The mother closes her eyes. Her shoulders slump as if they had lost the will to stand. For a moment, she rests her forehead in her hand; elbow supported by the other arm braced across her stomach. She tightens her mouth and tries to resist those things that seem all too well known… then waits in the darkness that sometimes seems better than sight.

 

But the darkness cannot hold us. Slowly my eyelids open. Standing up straight, I turn my head back towards the child cocooned within the white sheets, no longer able to turn cartwheels on the lawn below. I stare. Lifelines intrude into my daughter and emerge out again. And I think:

 

 It wasn’t all so long ago



Monday
Jun142010

Out of the Ashes - June 05, 2010

Families move on. Much like time, even great loss cannot force them to stand still. Often the wake from the loss surges forward and carries them to paces they do not want to go. Perhaps less frequently, it merely becomes a challenge one needs to tame.

But at no time, does it ever just go away.

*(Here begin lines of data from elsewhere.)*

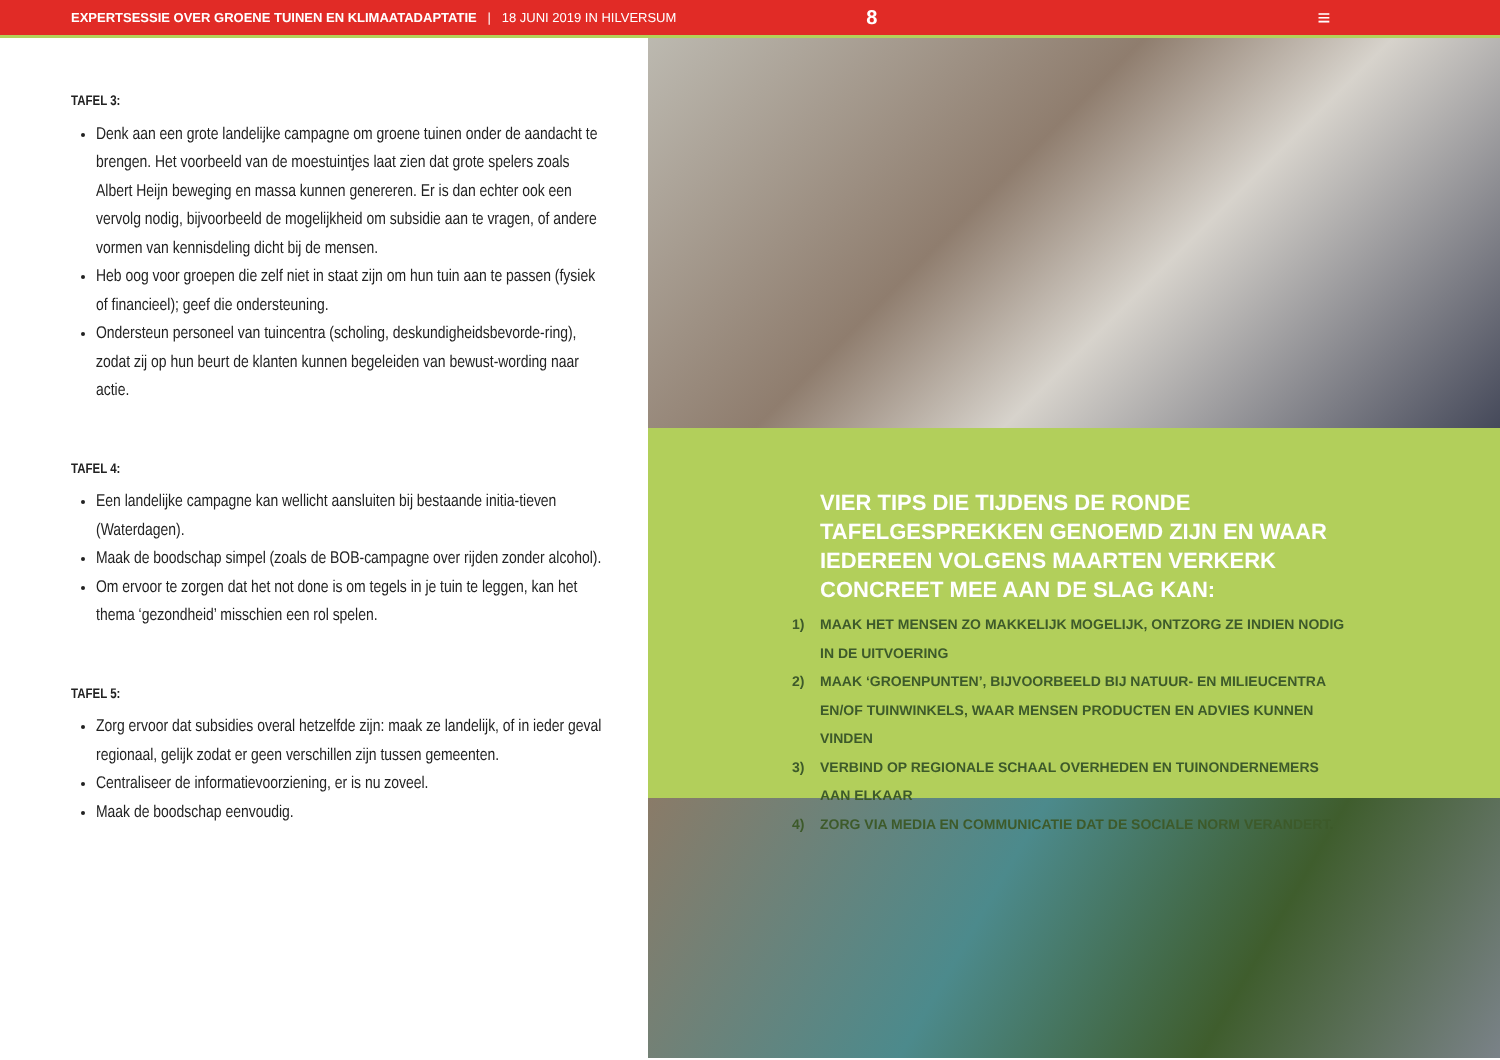EXPERTSESSIE OVER GROENE TUINEN EN KLIMAATADAPTATIE | 18 JUNI 2019 IN HILVERSUM 8 ≡
TAFEL 3:
Denk aan een grote landelijke campagne om groene tuinen onder de aandacht te brengen. Het voorbeeld van de moestuintjes laat zien dat grote spelers zoals Albert Heijn beweging en massa kunnen genereren. Er is dan echter ook een vervolg nodig, bijvoorbeeld de mogelijkheid om subsidie aan te vragen, of andere vormen van kennisdeling dicht bij de mensen.
Heb oog voor groepen die zelf niet in staat zijn om hun tuin aan te passen (fysiek of financieel); geef die ondersteuning.
Ondersteun personeel van tuincentra (scholing, deskundigheidsbevorde-ring), zodat zij op hun beurt de klanten kunnen begeleiden van bewust-wording naar actie.
TAFEL 4:
Een landelijke campagne kan wellicht aansluiten bij bestaande initia-tieven (Waterdagen).
Maak de boodschap simpel (zoals de BOB-campagne over rijden zonder alcohol).
Om ervoor te zorgen dat het not done is om tegels in je tuin te leggen, kan het thema ‘gezondheid’ misschien een rol spelen.
TAFEL 5:
Zorg ervoor dat subsidies overal hetzelfde zijn: maak ze landelijk, of in ieder geval regionaal, gelijk zodat er geen verschillen zijn tussen gemeenten.
Centraliseer de informatievoorziening, er is nu zoveel.
Maak de boodschap eenvoudig.
VIER TIPS DIE TIJDENS DE RONDE TAFELGESPREKKEN GENOEMD ZIJN EN WAAR IEDEREEN VOLGENS MAARTEN VERKERK CONCREET MEE AAN DE SLAG KAN:
1) MAAK HET MENSEN ZO MAKKELIJK MOGELIJK, ONTZORG ZE INDIEN NODIG IN DE UITVOERING
2) MAAK ‘GROENPUNTEN’, BIJVOORBEELD BIJ NATUUR- EN MILIEUCENTRA EN/OF TUINWINKELS, WAAR MENSEN PRODUCTEN EN ADVIES KUNNEN VINDEN
3) VERBIND OP REGIONALE SCHAAL OVERHEDEN EN TUINONDERNEMERS AAN ELKAAR
4) ZORG VIA MEDIA EN COMMUNICATIE DAT DE SOCIALE NORM VERANDERT.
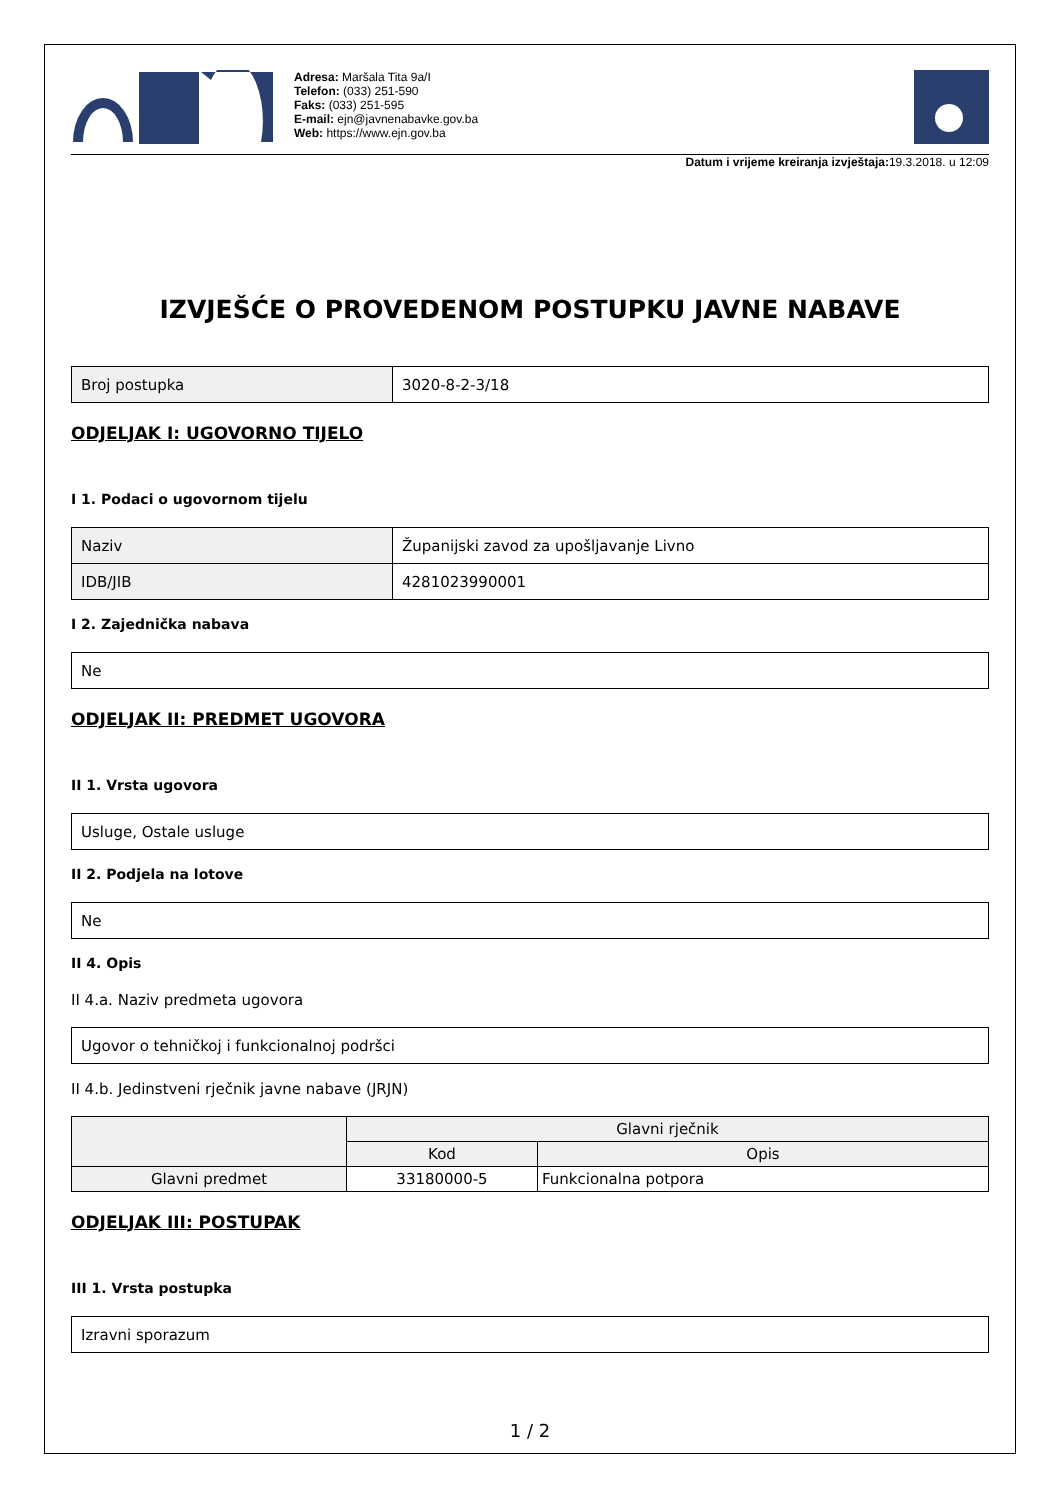Adresa: Maršala Tita 9a/I
Telefon: (033) 251-590
Faks: (033) 251-595
E-mail: ejn@javnenabavke.gov.ba
Web: https://www.ejn.gov.ba
Datum i vrijeme kreiranja izvještaja: 19.3.2018. u 12:09
IZVJEŠĆE O PROVEDENOM POSTUPKU JAVNE NABAVE
| Broj postupka | 3020-8-2-3/18 |
ODJELJAK I: UGOVORNO TIJELO
I 1. Podaci o ugovornom tijelu
| Naziv | Županijski zavod za upošljavanje Livno |
| IDB/JIB | 4281023990001 |
I 2. Zajednička nabava
| Ne |
ODJELJAK II: PREDMET UGOVORA
II 1. Vrsta ugovora
| Usluge, Ostale usluge |
II 2. Podjela na lotove
| Ne |
II 4. Opis
II 4.a. Naziv predmeta ugovora
| Ugovor o tehničkoj i funkcionalnoj podršci |
II 4.b. Jedinstveni rječnik javne nabave (JRJN)
| | Glavni rječnik | |
| --- | --- | --- |
| | Kod | Opis |
| Glavni predmet | 33180000-5 | Funkcionalna potpora |
ODJELJAK III: POSTUPAK
III 1. Vrsta postupka
| Izravni sporazum |
1 / 2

Sometimes I wish it would. Then guilt pushes up through the choppy surface. And stares.

Yet to avoid celebrating new milestones in the wake of grief is to refuse the gifts from the Creator’s hand. While I am grateful that our initial heartbreak is a few years passed, I cringe thinking of a friend’ whose celebration comes while throes of unknowing grip her family.

Two families. Two weddings on the same day. One family where the loss of a child creates a persistent drone in the under currents. The other family living the nightmare of a son they cannot find.

We have moved on in a sort of a way, although often I feel tethered to something submerged just enough I cannot see its form. But I feel its weight as we drag it behind.

For the other family, at this point there is no place to move to because they do not yet know what they will move from – or whether they will have to move at all. Hope gives strength. But it can also be the knife that keeps the wound raw. Then again, when finality has torched one’s dreams, the acrid taste of the ashes left behind never quite goes away.

As I look and listen to our daughter-in-law to be, feelings of pride and tenderness fill my heart. Yet sorrow also resides there.

Mike will never walk his daughter down the aisle and place her hand into the hand of the young man God has chosen for her, knowing their Creator will watch over their life together. I will never joyously plan alongside of my daughter for that transitioning day when she steps into her new life.

We will never know the assurance of frequent time together a married daughter commonly retains. It seems that sons leave more firmly than daughters do.

And so I look forward with a mixture of pride and joy, and a sense of loss.